---- TESTO FORNITO

Emozioni e IA

Emozioni e IA

Qualche tempo fa, ho avuto una conversazione con una mia amica che si occupa di macro-economia e dello studio dell’impatto delle nuove tecnologie sullo sviluppo dei sistemi economici, sociali e politici globali.
Dopo interessanti dissertazioni su come evolveranno i sistemi decisionali in scenari complessi grazie all’Intelligenza Artificiale - forse spinti dall’ottimo Sauvignon che stavamo sorseggiando - abbiamo provato a definire, senza alcuna velleità scientifica, la differenza fra emozioni e sentimenti.

La mia amica era in sintonia con quanto, almeno un tempo, si sosteneva in letteratura: le emozioni sono sensazioni provvisorie, che possono nascere e morire in poco tempo. Dal suo punto di vista non sono efficaci strumenti di valutazione, perché instabili. I sentimenti, invece, si costruiscono nel tempo, richiedono un impegno consapevole per essere coltivati, mantenuti e condivisi. E’ un po’ la differenza che condividiamo culturalmente fra la passione iniziale dell’innamoramento, dovuta ad un’attrazione improvvisa e spesso confusiva, e l’amore coltivato negli anni, che si fonda su un affetto solido e duraturo.

--------

• **COSA FARE**:
A. Che vino si beveva durante la conversazione raccontata nel testo su emozioni e IA?
B. Trasforma in una tabella Markdown le righe delle voci, a partire da quella che contiene "family: Rubiaceae" fino a quella che contiene "family: Poaceae", comprese entrambe. Usa le colonne Numero e Riga della voce e salta le righe vuote.
Il testo e le voci non hanno nessun legame tra loro.

---- MATERIALE

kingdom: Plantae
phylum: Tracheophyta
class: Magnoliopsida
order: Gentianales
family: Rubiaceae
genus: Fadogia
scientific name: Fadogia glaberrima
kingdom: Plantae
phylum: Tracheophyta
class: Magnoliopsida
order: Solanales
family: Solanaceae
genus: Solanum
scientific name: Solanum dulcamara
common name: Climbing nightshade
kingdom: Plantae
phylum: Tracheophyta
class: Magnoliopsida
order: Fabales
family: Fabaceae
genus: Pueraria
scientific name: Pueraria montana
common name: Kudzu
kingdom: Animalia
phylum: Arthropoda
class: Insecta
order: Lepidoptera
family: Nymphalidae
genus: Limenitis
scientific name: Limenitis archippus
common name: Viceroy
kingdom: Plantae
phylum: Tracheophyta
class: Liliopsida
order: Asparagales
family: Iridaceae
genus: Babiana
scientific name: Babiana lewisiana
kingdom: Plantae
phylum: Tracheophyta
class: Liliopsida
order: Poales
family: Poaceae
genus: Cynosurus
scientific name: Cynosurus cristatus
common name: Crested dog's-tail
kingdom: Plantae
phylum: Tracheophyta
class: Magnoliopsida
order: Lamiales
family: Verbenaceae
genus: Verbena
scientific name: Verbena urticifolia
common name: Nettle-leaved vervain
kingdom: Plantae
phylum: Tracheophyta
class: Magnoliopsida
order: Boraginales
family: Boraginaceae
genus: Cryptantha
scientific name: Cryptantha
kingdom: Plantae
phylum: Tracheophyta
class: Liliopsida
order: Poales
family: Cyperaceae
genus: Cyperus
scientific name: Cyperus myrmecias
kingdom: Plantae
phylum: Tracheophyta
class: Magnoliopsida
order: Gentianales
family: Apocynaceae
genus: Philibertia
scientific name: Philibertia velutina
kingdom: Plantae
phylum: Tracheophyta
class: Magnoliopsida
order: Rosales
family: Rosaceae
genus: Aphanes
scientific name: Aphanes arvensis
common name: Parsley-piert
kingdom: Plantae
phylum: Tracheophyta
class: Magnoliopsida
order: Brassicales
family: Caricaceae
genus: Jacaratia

--------

• **RISPOSTE FINALI**:
A. Un Sauvignon.

B.
| Numero | Riga della voce |
|---|---|
| 1 | family: Rubiaceae |
| 2 | genus: Fadogia |
| 3 | scientific name: Fadogia glaberrima |
| 4 | kingdom: Plantae |
| 5 | phylum: Tracheophyta |
| 6 | class: Magnoliopsida |
| 7 | order: Solanales |
| 8 | family: Solanaceae |
| 9 | genus: Solanum |
| 10 | scientific name: Solanum dulcamara |
| 11 | common name: Climbing nightshade |
| 12 | kingdom: Plantae |
| 13 | phylum: Tracheophyta |
| 14 | class: Magnoliopsida |
| 15 | order: Fabales |
| 16 | family: Fabaceae |
| 17 | genus: Pueraria |
| 18 | scientific name: Pueraria montana |
| 19 | common name: Kudzu |
| 20 | kingdom: Animalia |
| 21 | phylum: Arthropoda |
| 22 | class: Insecta |
| 23 | order: Lepidoptera |
| 24 | family: Nymphalidae |
| 25 | genus: Limenitis |
| 26 | scientific name: Limenitis archippus |
| 27 | common name: Viceroy |
| 28 | kingdom: Plantae |
| 29 | phylum: Tracheophyta |
| 30 | class: Liliopsida |
| 31 | order: Asparagales |
| 32 | family: Iridaceae |
| 33 | genus: Babiana |
| 34 | scientific name: Babiana lewisiana |
| 35 | kingdom: Plantae |
| 36 | phylum: Tracheophyta |
| 37 | class: Liliopsida |
| 38 | order: Poales |
| 39 | family: Poaceae |